Logistic Regression Continued
We practiced interpreting coefficients on Logistic Regression Models this week. It can be tricky to interpret odds, especially if the odds are less than 1. In such a case, it may be easier to reverse the odds that you are interpreting. I will give examples of this below.
Here is a logistic model with the regression equation:
library(stableGR)
## Warning: package 'stableGR' was built under R version 3.6.3
## Loading required package: mcmcse
## Warning: package 'mcmcse' was built under R version 3.6.3
## mcmcse: Monte Carlo Standard Errors for MCMC
## Version 1.4-1 created on 2020-01-29.
## copyright (c) 2012, James M. Flegal, University of California, Riverside
## John Hughes, University of Colorado, Denver
## Dootika Vats, University of Warwick
## Ning Dai, University of Minnesota
## For citation information, type citation("mcmcse").

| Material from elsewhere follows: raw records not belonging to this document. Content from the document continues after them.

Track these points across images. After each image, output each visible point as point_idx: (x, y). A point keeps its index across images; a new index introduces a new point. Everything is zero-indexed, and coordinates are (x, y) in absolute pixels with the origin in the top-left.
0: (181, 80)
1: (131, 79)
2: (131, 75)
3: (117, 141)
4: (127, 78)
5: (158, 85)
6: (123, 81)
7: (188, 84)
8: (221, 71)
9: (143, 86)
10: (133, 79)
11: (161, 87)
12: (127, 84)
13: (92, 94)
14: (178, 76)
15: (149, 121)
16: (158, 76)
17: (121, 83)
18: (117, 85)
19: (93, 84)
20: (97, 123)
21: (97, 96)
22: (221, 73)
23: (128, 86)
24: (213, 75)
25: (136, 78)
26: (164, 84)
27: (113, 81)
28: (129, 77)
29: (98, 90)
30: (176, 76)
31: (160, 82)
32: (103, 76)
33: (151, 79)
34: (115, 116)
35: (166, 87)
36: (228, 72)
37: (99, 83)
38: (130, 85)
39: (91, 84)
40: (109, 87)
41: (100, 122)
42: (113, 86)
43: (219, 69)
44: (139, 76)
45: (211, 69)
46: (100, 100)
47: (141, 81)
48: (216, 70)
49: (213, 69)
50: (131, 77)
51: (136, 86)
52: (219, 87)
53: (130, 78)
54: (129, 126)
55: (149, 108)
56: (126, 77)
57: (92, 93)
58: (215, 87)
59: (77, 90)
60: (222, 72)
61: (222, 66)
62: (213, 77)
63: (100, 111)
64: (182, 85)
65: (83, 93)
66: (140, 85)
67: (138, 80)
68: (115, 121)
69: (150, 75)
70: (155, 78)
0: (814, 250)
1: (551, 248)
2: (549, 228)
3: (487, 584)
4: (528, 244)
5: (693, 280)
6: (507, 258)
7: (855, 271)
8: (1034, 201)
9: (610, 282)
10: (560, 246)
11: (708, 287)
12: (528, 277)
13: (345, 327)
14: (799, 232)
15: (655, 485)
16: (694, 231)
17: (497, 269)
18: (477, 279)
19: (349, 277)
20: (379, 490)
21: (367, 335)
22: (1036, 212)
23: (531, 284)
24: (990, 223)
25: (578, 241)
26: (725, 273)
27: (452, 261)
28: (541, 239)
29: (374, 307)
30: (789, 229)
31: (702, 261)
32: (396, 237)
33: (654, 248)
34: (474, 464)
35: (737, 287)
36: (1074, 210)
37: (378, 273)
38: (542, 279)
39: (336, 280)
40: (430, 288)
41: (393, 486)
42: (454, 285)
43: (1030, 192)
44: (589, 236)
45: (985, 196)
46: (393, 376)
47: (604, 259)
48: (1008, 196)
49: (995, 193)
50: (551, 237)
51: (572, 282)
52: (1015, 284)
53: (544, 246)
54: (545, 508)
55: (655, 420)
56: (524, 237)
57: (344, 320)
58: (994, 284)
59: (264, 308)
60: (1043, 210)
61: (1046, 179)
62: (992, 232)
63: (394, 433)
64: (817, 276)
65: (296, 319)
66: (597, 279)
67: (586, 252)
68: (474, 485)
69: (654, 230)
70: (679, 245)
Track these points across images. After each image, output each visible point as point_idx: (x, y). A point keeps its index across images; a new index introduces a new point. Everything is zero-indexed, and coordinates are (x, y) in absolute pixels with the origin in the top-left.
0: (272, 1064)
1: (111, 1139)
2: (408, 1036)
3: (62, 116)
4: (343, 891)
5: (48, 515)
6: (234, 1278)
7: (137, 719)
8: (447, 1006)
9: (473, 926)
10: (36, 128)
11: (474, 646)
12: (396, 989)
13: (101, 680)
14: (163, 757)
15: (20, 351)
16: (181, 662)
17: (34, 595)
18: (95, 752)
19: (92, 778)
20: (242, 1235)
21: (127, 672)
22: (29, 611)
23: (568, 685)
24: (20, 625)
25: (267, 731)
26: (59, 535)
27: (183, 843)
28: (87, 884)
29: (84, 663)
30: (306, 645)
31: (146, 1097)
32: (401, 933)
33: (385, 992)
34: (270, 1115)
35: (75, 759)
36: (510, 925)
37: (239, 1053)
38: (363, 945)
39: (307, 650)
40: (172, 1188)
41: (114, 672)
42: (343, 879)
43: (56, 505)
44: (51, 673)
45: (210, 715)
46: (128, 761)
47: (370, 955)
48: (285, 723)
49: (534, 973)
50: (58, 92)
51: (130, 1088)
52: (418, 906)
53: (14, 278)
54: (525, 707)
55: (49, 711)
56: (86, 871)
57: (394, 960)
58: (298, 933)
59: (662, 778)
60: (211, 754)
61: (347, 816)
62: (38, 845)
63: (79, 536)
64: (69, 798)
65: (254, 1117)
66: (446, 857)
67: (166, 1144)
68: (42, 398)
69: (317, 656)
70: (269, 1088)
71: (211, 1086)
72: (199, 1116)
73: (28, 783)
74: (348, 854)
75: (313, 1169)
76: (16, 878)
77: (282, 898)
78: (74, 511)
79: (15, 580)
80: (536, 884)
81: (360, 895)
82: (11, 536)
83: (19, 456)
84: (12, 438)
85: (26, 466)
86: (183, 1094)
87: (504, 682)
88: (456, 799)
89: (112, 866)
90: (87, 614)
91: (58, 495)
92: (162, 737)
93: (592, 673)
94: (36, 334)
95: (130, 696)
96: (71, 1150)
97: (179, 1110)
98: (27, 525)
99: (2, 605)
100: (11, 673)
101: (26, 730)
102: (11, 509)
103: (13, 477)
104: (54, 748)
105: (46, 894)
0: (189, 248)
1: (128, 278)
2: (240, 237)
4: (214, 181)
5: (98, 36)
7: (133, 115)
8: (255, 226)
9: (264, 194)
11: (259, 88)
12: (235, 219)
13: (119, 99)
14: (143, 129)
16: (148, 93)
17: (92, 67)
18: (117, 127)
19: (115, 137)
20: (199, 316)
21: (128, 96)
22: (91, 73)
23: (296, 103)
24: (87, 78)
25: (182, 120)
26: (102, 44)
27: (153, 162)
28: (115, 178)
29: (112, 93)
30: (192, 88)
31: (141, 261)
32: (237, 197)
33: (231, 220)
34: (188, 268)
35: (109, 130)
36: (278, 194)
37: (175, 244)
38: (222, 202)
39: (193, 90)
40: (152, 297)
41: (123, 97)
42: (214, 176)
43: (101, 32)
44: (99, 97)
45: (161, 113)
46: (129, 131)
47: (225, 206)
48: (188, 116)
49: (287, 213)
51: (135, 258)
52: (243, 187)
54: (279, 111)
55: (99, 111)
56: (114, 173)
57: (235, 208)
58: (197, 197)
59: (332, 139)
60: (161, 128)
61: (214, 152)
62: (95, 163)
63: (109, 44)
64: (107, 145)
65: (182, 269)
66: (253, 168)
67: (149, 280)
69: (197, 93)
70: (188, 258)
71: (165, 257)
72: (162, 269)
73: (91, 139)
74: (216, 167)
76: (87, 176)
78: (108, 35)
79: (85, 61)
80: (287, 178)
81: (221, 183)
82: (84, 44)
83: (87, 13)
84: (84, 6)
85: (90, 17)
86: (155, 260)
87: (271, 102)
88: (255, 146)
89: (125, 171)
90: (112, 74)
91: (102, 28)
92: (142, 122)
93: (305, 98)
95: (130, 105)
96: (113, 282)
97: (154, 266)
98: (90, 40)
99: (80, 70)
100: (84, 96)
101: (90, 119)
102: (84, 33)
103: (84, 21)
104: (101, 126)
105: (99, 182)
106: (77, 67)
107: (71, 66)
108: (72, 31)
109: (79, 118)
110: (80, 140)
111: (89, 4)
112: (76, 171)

## Type help("mcmcse-package") to get started.
data("titanic.complete")
titanic<-titanic.complete
m4<-glm(Survived~Pclass,data = titanic, family=binomial)
summary(m4)
##
## Call:
## glm(formula = Survived ~ Pclass, family = binomial, data = titanic)
##
## Deviance Residuals:
## Min 1Q Median 3Q Max
## -1.4533 -0.7399 -0.7399 0.9246 1.6908
##
## Coefficients:
## Estimate Std. Error z value Pr(>|z|)
## (Intercept) 0.6286 0.1548 4.061 4.88e-05 ***
## Pclass2 -0.7096 0.2171 -3.269 0.00108 **
## Pclass3 -1.7844 0.1986 -8.987 < 2e-16 ***
## ---
## Signif. codes: 0 '***' 0.001 '**' 0.01 '*' 0.05 '.' 0.1 ' ' 1
##
## (Dispersion parameter for binomial family taken to be 1)
##
## Null deviance: 960.90 on 711 degrees of freedom
## Residual deviance: 868.11 on 709 degrees of freedom
## AIC: 874.11
##
## Number of Fisher Scoring iterations: 4
exp(m4$coefficients)
## (Intercept) Pclass2 Pclass3
## 1.8750000 0.4918519 0.1679012
1/exp(m4$coefficients[-1])
## Pclass2 Pclass3
## 2.033133 5.955882
\[log(\frac{p}{1-p})=0.6286-0.7096I(2nd Class)-1.7844I(3rdClass) \]
Here we are modeling the probability that a passenger from the Titanic survived, p. The sole predictor for this model is the class of the passenger: 1st, 2nd, or 3rd. Note that 1st class is built into the intercept.
By exponentiating the coefficients, we turn the log odds into odds. The exponentiated intercept is 1.875. This means the odds that a 1st class passenger survived were 1.875, that is the probability they survived divided by the probability they didn’t survive.
The exponentiated coefficients for 2nd and 3rd class can be interpretated as follows: the odds that a 2nd and 3rd class passenger survived are .4918 and .1679 times the odds that 1st class passenger survived.
Alternatively, we could flip it around and say: The odds a first class passenger survived were 2.033 and 5.956 times the odds of survival for a 2nd and 3rd class passenger, respectively. This is done by inverting the exponentiated coefficients. When we interpret this way, it is easy to see that higher class passengers were more likely to survive.
We also may want to find the actual probability of survival for a given passenger. For example, we can calculate the probability a 2nd class passenger survives as follows:
library(faraway)
## Warning: package 'faraway' was built under R version 3.6.3
logodds<-m4$coefficients%*%c(1,1,0)
ilogit(logodds)
## [,1]
## [1,] 0.4797688
The probability that a 2nd class passenger survived was .4797.
Testing for Linear Relationships
Say we have add another predictor to this model: gender. We could then test whether or not class has a significant linear relationship with the odds of survival after accounting for gender.
This can be done with the ANOVA() function using drop in deviance as the test stat. We will compare the model with two predictors to one that uses just gender. Since class has several coefficients, using a single coefficient Wald test would not be applicable here.
m6<-glm(Survived~Sex,data = titanic, family=binomial)
m5<-glm(Survived~Pclass+Sex,data = titanic, family=binomial)
anova(m6,m5,test="Chisq")
## Analysis of Deviance Table
##
## Model 1: Survived ~ Sex
## Model 2: Survived ~ Pclass + Sex
## Resid. Df Resid. Dev Df Deviance Pr(>Chi)
## 1 710 749.57
## 2 708 672.06 2 77.511 < 2.2e-16 ***
## ---
## Signif. codes: 0 '***' 0.001 '**' 0.01 '*' 0.05 '.' 0.1 ' ' 1
This shows that adding class results in a significant drop in deviance. Thus, after accounting for gender it appears that class exhibits a linear relationship with the odds of survival.